> TASK GOAL
The expected output is a copy of every line in the records with the string "August".
--- START ---
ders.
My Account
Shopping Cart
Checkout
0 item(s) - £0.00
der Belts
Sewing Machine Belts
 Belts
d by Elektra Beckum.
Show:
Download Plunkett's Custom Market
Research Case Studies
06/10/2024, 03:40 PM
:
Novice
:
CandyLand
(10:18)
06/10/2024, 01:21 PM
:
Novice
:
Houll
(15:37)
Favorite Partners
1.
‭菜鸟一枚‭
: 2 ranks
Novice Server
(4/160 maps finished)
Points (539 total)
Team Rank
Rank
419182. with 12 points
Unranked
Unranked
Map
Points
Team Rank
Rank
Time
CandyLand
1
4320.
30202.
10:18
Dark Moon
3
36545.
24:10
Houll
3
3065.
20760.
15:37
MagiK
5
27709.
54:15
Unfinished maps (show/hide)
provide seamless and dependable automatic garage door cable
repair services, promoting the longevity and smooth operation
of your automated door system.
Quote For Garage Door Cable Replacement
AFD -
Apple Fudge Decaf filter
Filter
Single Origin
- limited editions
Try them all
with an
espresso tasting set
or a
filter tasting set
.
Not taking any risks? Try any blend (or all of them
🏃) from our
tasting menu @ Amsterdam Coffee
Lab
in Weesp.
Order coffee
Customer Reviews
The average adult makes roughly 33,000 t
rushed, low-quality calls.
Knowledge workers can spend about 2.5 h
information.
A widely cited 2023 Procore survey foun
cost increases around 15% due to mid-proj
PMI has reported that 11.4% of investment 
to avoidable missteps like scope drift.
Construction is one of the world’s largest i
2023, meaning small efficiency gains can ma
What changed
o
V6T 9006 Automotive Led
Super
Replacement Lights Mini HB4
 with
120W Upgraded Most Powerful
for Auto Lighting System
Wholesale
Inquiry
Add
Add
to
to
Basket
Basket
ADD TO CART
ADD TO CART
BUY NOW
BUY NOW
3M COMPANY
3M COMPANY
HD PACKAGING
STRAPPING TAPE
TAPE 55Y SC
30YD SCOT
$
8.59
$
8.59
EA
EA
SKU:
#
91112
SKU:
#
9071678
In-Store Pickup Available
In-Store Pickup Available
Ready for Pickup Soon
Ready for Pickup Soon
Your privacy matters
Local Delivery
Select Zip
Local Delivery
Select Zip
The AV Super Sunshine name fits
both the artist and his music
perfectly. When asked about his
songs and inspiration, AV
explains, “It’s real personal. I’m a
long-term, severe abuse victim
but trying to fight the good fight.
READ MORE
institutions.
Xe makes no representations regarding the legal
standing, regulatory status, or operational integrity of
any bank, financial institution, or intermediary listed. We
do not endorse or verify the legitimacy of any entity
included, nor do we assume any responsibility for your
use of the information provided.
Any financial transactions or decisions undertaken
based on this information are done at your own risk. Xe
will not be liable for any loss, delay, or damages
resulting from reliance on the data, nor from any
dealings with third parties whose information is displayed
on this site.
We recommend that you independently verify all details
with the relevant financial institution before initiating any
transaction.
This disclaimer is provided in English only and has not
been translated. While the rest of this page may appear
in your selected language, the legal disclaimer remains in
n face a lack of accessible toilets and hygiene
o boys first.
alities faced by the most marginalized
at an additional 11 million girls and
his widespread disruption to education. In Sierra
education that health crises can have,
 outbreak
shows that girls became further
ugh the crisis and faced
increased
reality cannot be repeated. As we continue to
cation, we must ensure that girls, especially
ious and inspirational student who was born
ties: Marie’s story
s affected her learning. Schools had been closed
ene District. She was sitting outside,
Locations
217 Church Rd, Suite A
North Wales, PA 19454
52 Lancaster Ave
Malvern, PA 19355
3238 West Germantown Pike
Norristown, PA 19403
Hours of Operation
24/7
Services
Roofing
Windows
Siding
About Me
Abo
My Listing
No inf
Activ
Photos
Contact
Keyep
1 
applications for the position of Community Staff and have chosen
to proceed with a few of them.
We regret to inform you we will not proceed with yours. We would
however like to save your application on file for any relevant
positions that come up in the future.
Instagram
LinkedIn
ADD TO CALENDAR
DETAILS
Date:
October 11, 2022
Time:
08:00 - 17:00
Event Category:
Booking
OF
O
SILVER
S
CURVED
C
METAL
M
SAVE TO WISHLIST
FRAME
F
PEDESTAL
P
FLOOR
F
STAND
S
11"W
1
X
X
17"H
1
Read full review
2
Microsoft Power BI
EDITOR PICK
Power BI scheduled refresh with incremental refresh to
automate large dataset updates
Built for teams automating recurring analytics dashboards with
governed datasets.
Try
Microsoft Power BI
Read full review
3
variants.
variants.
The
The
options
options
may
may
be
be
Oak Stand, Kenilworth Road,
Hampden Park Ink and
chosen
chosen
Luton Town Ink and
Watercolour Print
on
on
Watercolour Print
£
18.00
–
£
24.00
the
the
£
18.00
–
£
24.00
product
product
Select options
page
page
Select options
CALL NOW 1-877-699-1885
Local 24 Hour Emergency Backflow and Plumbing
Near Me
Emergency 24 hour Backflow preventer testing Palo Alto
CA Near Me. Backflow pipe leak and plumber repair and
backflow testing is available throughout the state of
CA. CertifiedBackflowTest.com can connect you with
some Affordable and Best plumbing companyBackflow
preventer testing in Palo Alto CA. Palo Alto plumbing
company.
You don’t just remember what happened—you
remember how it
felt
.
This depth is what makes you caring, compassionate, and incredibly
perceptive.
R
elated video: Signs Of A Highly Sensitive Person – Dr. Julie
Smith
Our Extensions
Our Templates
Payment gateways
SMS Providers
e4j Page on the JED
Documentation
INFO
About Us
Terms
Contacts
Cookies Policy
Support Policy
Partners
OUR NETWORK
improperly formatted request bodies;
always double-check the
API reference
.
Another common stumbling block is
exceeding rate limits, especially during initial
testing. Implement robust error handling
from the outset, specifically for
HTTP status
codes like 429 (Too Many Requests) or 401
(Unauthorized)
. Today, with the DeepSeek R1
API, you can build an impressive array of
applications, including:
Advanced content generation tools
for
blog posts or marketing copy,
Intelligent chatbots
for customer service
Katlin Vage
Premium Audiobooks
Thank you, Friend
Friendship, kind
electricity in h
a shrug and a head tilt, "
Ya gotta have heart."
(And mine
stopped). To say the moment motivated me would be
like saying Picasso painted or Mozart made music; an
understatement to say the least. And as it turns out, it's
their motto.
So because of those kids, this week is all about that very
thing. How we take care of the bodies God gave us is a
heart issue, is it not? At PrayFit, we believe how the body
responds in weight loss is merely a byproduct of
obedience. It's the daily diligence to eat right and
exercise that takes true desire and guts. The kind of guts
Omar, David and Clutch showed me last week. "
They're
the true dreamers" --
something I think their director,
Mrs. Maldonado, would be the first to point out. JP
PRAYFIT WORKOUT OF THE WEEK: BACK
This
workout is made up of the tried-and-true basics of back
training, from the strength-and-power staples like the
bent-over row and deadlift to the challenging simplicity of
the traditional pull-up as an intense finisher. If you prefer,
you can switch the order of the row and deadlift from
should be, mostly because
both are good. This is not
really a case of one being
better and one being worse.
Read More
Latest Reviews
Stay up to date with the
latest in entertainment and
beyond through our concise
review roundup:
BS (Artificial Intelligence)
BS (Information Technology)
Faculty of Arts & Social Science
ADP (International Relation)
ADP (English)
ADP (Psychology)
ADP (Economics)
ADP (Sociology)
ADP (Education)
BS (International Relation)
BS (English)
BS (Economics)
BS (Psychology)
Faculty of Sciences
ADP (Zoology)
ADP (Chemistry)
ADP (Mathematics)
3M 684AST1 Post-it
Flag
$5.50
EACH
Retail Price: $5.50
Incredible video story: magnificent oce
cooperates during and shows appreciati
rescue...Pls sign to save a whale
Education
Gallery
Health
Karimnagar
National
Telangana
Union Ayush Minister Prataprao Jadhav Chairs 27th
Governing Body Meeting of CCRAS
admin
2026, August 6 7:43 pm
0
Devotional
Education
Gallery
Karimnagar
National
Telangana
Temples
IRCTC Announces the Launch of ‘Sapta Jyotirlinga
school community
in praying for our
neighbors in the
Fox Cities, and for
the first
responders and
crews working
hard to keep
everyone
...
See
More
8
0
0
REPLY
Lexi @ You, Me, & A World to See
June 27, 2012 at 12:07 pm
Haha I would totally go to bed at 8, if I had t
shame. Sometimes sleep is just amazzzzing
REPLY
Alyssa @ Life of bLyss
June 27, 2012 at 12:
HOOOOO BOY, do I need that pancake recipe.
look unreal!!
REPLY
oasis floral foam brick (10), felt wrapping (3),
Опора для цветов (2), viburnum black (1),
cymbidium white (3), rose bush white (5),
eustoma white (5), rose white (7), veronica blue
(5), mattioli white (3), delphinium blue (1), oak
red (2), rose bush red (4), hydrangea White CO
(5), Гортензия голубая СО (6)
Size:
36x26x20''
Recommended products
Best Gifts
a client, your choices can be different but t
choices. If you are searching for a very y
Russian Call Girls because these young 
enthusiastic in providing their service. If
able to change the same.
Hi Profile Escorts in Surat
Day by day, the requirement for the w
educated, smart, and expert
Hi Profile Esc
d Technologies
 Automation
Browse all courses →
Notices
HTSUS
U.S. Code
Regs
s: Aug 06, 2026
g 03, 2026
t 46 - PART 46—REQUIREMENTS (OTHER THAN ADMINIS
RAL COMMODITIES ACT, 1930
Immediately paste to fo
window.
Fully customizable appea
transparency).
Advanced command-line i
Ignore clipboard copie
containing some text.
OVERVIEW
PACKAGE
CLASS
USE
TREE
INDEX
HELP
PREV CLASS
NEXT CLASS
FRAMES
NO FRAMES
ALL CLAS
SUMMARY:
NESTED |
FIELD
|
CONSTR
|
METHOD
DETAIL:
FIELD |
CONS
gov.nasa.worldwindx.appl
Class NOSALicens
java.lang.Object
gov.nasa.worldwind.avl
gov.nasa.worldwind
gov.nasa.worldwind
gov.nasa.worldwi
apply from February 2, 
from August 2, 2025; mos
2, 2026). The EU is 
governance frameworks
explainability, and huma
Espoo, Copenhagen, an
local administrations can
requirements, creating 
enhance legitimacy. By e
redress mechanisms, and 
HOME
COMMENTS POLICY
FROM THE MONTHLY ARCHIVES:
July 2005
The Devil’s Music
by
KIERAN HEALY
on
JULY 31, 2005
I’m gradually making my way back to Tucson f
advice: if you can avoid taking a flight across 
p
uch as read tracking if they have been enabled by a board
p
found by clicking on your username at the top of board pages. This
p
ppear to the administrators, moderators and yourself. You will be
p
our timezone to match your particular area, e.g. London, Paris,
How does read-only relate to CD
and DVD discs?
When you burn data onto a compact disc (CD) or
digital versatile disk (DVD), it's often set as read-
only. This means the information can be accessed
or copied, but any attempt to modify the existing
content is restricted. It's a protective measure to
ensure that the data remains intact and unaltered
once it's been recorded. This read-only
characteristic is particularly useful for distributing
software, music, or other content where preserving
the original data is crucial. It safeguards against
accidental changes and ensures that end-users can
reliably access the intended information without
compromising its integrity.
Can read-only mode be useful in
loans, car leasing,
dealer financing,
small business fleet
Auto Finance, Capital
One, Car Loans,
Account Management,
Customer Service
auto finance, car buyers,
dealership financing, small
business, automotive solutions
--- END ---
> REPLY TO THE TASK
2026, August 6 7:43 pm
from August 2, 2025; mos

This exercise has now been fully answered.